1992年7月,邓颖超因病离世,谁知,邓颖超去世前一日说出的是“李鹏”二字,这背后的故事让人动容。
​​北京医院简朴的病房里,医疗仪器的滴答声规律而单调地响着。7月盛夏的微风吹拂着窗帘,病床上的邓颖超极度虚弱,大部分时间都陷入深度昏迷,脸色苍白得近乎透明。
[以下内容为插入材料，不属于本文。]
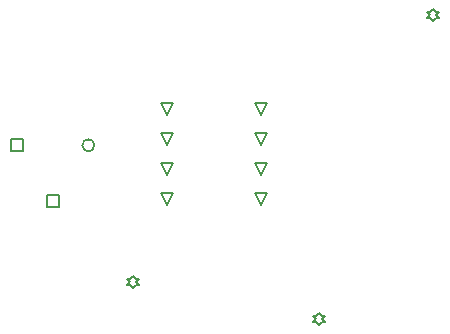
<source format=gbr>
G04*
G04 #@! TF.GenerationSoftware,Altium Limited,Altium Designer,24.8.2 (39)*
G04*
G04 Layer_Color=2752767*
%FSLAX25Y25*%
%MOIN*%
G70*
G04*
G04 #@! TF.SameCoordinates,7DA90572-2472-42F9-BF80-4CDDFEAFDCCF*
G04*
G04*
G04 #@! TF.FilePolarity,Positive*
G04*
G01*
G75*
%ADD46C,0.00500*%
%ADD47C,0.00667*%
D46*
X399630Y399500D02*
X397630Y403500D01*
X401630D01*
X399630Y399500D01*
Y389500D02*
X397630Y393500D01*
X401630D01*
X399630Y389500D01*
Y379500D02*
X397630Y383500D01*
X401630D01*
X399630Y379500D01*
Y369500D02*
X397630Y373500D01*
X401630D01*
X399630Y369500D01*
X368370D02*
X366370Y373500D01*
X370370D01*
X368370Y369500D01*
Y379500D02*
X366370Y383500D01*
X370370D01*
X368370Y379500D01*
Y389500D02*
X366370Y393500D01*
X370370D01*
X368370Y389500D01*
Y399500D02*
X366370Y403500D01*
X370370D01*
X368370Y399500D01*
X328311Y368996D02*
Y372996D01*
X332311D01*
Y368996D01*
X328311D01*
X316500Y387500D02*
Y391500D01*
X320500D01*
Y387500D01*
X316500D01*
X357000Y342000D02*
X358000Y343000D01*
X359000D01*
X358000Y344000D01*
X359000Y345000D01*
X358000D01*
X357000Y346000D01*
X356000Y345000D01*
X355000D01*
X356000Y344000D01*
X355000Y343000D01*
X356000D01*
X357000Y342000D01*
X419000Y329500D02*
X420000Y330500D01*
X421000D01*
X420000Y331500D01*
X421000Y332500D01*
X420000D01*
X419000Y333500D01*
X418000Y332500D01*
X417000D01*
X418000Y331500D01*
X417000Y330500D01*
X418000D01*
X419000Y329500D01*
X457000Y431000D02*
X458000Y432000D01*
X459000D01*
X458000Y433000D01*
X459000Y434000D01*
X458000D01*
X457000Y435000D01*
X456000Y434000D01*
X455000D01*
X456000Y433000D01*
X455000Y432000D01*
X456000D01*
X457000Y431000D01*
D47*
X344122Y389500D02*
G03*
X344122Y389500I-2000J0D01*
G01*
M02*

</source>
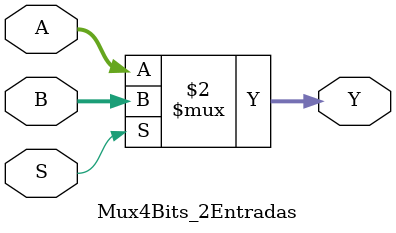
<source format=v>
`timescale 1ns / 1ps
module Mux4Bits_2Entradas(
    input [3:0] A,  //Entrada 0 de 4 bits
    input [3:0] B,  //Entrada 1 de 4 bits
    input S,		  //Entrada de seleccion de 1 bit
    output wire [3:0] Y  //Salida de data seleccionada de 4 bits
    );
	
	assign Y = (~S) ? A : B; 


endmodule

</source>
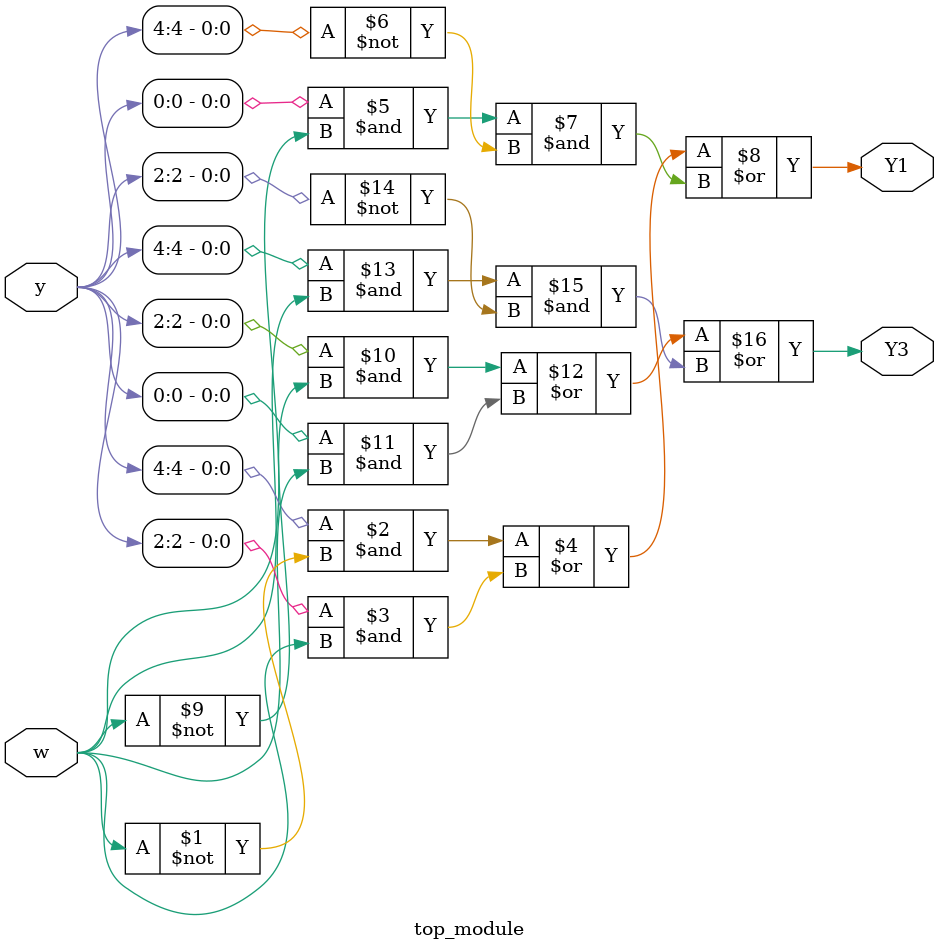
<source format=sv>
module top_module (
    input [5:0] y,
    input w,
    output Y1,
    output Y3
);

    // flip-flop Y1
    assign Y1 = (y[4] & ~w) | (y[2] & w) | (y[0] & w & ~y[4]);

    // flip-flop Y3
    assign Y3 = (y[2] & ~w) | (y[0] & w) | (y[4] & w & ~y[2]);

endmodule

</source>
守在病房里的人都清楚,这位奔波了一辈子的革命前辈,身体早就熬空了,正处在生命最后的关口。她大半时间都陷在昏睡里,难得醒一次也说不了几句话,没人想到,她最后一句清晰的话,会是一个名字。

1992年7月9号,是她临走前最后一段清醒的日子。
那天她难得从昏迷里醒过来,眼神都比前几天清亮些。她自己心里有数,转头就让护士把秘书赵炜叫到床边。
赵炜跟着她几十年,进门刚握住她枯瘦的手,就听见邓颖超慢悠悠开口,赵炜,我同你见最后一面。
一句话说得赵炜鼻子直发酸,只能忍着泪劝她好好歇着,别胡思乱想。她不肯信前几天还能叮嘱工作的人,转眼就到了最后一面。可谁也没拦住,这天之后,邓颖超的精神头迅速垮下去,再没怎么清醒过。

转天凌晨,情况突然就坏了。
心率跳得忽快忽慢,呼吸也越来越浅,仪器上的数值一个劲往下掉。主治医生当场下了病危通知,让工作人员赶紧上报中央。
病房外的人谁都没走,熬着夜梳理后事的细节,一条一条列在纸上,列了满满两大张。当年周总理走得太急,好多事都没来得及准备,大家心里一直留着遗憾。这一回,所有人都憋着一股劲,要让邓大姐走得安安稳稳,体体面面。

当天晚上八点多,李鹏和夫人朱琳赶来了医院。
赵炜俯下身,凑到邓颖超耳边,轻声说,李鹏同志来看您了。
病床上的人眼睛都睁不开了,大半截意识都陷在昏迷里,听见这话,嘴唇还是动了动,费了好大的劲,挤出两个字:李鹏。
这是她留在人世间,最后一句清晰可辨的话。

后来好多人猜,她临走前念这个名字,到底藏着什么深意。
说起来也没什么复杂的内情,全是老一辈革命队伍里传下来的情分。李鹏的父亲李硕勋,是我党早期的革命烈士,1931年在海南开展工作时被捕,受尽敌人酷刑也没松过半句口,最后英勇就义,那年才28岁,留下年纪尚小的李鹏。
周恩来和邓颖超跟李硕勋是并肩作战的老战友,看着烈士的孩子孤苦无依,自然就多挂心了几分。从小到大,生活上多有照拂,学业上反复叮嘱,连思想上也常提点引导,就盼着孩子能记住父辈的初心,长大做个对国家对人民有用的人。
李鹏后来自己也在回忆录里写过,外界说他是周邓夫妇养子的说法并不准确,他就是受两位前辈关照长大的烈士后代,这份情,是革命队伍里薪火相传的情分,无关私人亲缘。

邓颖超这一辈子,心里从来没装过多少私事。
早在1982年,她就亲笔写好了遗嘱,说自己死后遗体要解剖火化,骨灰不用保留,撒进天津海河就行。不搞遗体告别仪式,不开追悼会,连生前住的房子都要全数交公,半分私事都不麻烦组织。
她临走前记挂着李鹏,哪里是念着私人交情。是她熬到生命最后一刻,还在盼着革命的火种能稳稳接下去,烈士的后辈能扛起担子,把国家建设得更好。这是她一辈子的执念,也是老一辈革命者刻在骨子里的初心。

1992年7月11日清晨六点五十五分,邓颖超在北京医院安然离世,享年八十八岁。
她走得很平静,就像她这一辈子的做人底色,清清白白来,干干净净走,把所有的心血和力气,都留给了她守了一辈子的国家和人民。